On the Daily Telegraph:
Pure objective facts. No emotional input whatsoever. It is obvious that a dispassionate analysis of the history and culture of England takes you to the conclusion that Islam is way more English than the English Defense League. Way more, mind you. And this guy's the biographer of Pat Buchanan! Fuck, I just hate this stuff. How people can spit such amounts of bullcrap with a straight face. What happened with reason? Rationality! The unbiased examination of the world? Public discourse in the West is no better than filipino sailors tales about the sexual prowess of their super-enhanced penises. But wait, at least in the West some people do care about rationality and unbiased inquiry. Yes, smart people, few as they are, are getting together in the internet to support objective science and engage in high-level intellectual discourse. Yeah, there's an official community even, right? Less Wrong they call it. Let's take a look.
What?
In the beginning of the article, I wrote that I'd get back to this for those not convinced. Some readers may still feel that there is something special about being a member of the human species. Some may be tempted to think about the concept of "species" as if it were a fundamental concept, a Platonic form.The following likely isn't news to most of the LW audience, but it is worth spelling it out anyway: There exists a continuum of "species" in thing-space as well as in the actual evolutionary timescale. The species boundaries seem obvious just because the intermediates kept evolving or went extinct. And even if that were not the case, we could imagine it. The theoretical possibility is enough to make the philosophical case, even though psychologically, actualities are more convincing.We can imagine a continuous line-up of ancestors, always daughter and mother, from modern humans back to the common ancestor of humans and, say, cows, and then forward in time again to modern cows. How would we then divide this line up into distinct species? Morally significant lines would have to be drawn between mother and daughter, but that seems absurd!

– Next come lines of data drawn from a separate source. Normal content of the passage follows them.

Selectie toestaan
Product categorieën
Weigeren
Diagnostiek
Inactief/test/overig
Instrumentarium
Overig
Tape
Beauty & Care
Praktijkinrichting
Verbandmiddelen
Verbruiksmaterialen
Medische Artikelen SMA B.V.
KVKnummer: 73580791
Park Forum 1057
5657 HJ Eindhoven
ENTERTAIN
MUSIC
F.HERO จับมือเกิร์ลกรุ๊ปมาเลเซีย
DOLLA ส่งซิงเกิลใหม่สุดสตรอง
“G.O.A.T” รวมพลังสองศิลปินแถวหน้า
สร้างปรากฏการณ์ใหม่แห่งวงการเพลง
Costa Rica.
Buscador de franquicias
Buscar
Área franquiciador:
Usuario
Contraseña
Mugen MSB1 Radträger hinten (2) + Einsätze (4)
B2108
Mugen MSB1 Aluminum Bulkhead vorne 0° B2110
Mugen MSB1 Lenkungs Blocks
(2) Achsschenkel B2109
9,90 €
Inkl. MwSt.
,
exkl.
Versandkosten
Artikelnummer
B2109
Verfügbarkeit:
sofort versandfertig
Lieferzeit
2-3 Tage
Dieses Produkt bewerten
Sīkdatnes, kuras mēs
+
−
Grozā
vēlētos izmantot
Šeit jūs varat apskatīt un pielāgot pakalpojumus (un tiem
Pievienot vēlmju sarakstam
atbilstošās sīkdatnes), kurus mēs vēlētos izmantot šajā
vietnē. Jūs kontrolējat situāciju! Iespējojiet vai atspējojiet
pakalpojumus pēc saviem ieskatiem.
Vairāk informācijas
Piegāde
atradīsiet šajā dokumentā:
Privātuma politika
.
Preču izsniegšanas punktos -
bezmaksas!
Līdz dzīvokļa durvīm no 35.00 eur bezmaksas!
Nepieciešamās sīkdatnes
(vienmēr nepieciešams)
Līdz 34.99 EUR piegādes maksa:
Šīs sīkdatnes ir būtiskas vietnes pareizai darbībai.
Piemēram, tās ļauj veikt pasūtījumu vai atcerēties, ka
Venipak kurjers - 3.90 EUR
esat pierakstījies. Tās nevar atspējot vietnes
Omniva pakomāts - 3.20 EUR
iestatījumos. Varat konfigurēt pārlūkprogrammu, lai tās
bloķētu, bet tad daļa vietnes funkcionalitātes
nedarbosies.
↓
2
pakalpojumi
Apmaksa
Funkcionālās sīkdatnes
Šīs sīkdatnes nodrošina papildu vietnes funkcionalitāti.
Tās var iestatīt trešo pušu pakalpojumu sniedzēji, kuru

Wait wait wait. This is the rationalist community? The objective, smart guys? Well at least this guy does sound smart. Too smart maybe. Yeah, he can't be really saying what I think he is. It's just me, I'm not smart enough to follow his writing style. At least I feel severe mental pain when trying to read the whole thing. Let's see the summary to see his conclusions.
Our speciesism is an anthropocentric bias without any reasonable foundation. It would be completely arbitrary to give special consideration to a being simply because of its species membership. Doing so would lead to a number of implications that most people clearly reject. A strong case can be made that suffering is bad in virtue of being suffering, regardless of where it happens. If the suffering or deaths of nonhuman animals deserve no ethical consideration, then human beings with the same relevant properties (of which all plausible ones seem to come down to having similar levels of awareness) deserve no intrinsic ethical consideration either, barring speciesism.Assuming that we would feel uncomfortable giving justifications or criteria for our scope of ethical concern that can analogously be used to defend racism or sexism, those not willing to bite the bullet about torturing babies are forced by considerations of consistency to care about animal suffering just as much as they care about human suffering.
Ok. Cool. Forget anything I said. There's no hope. We're doomed. I'll see you in a brothel in Rio.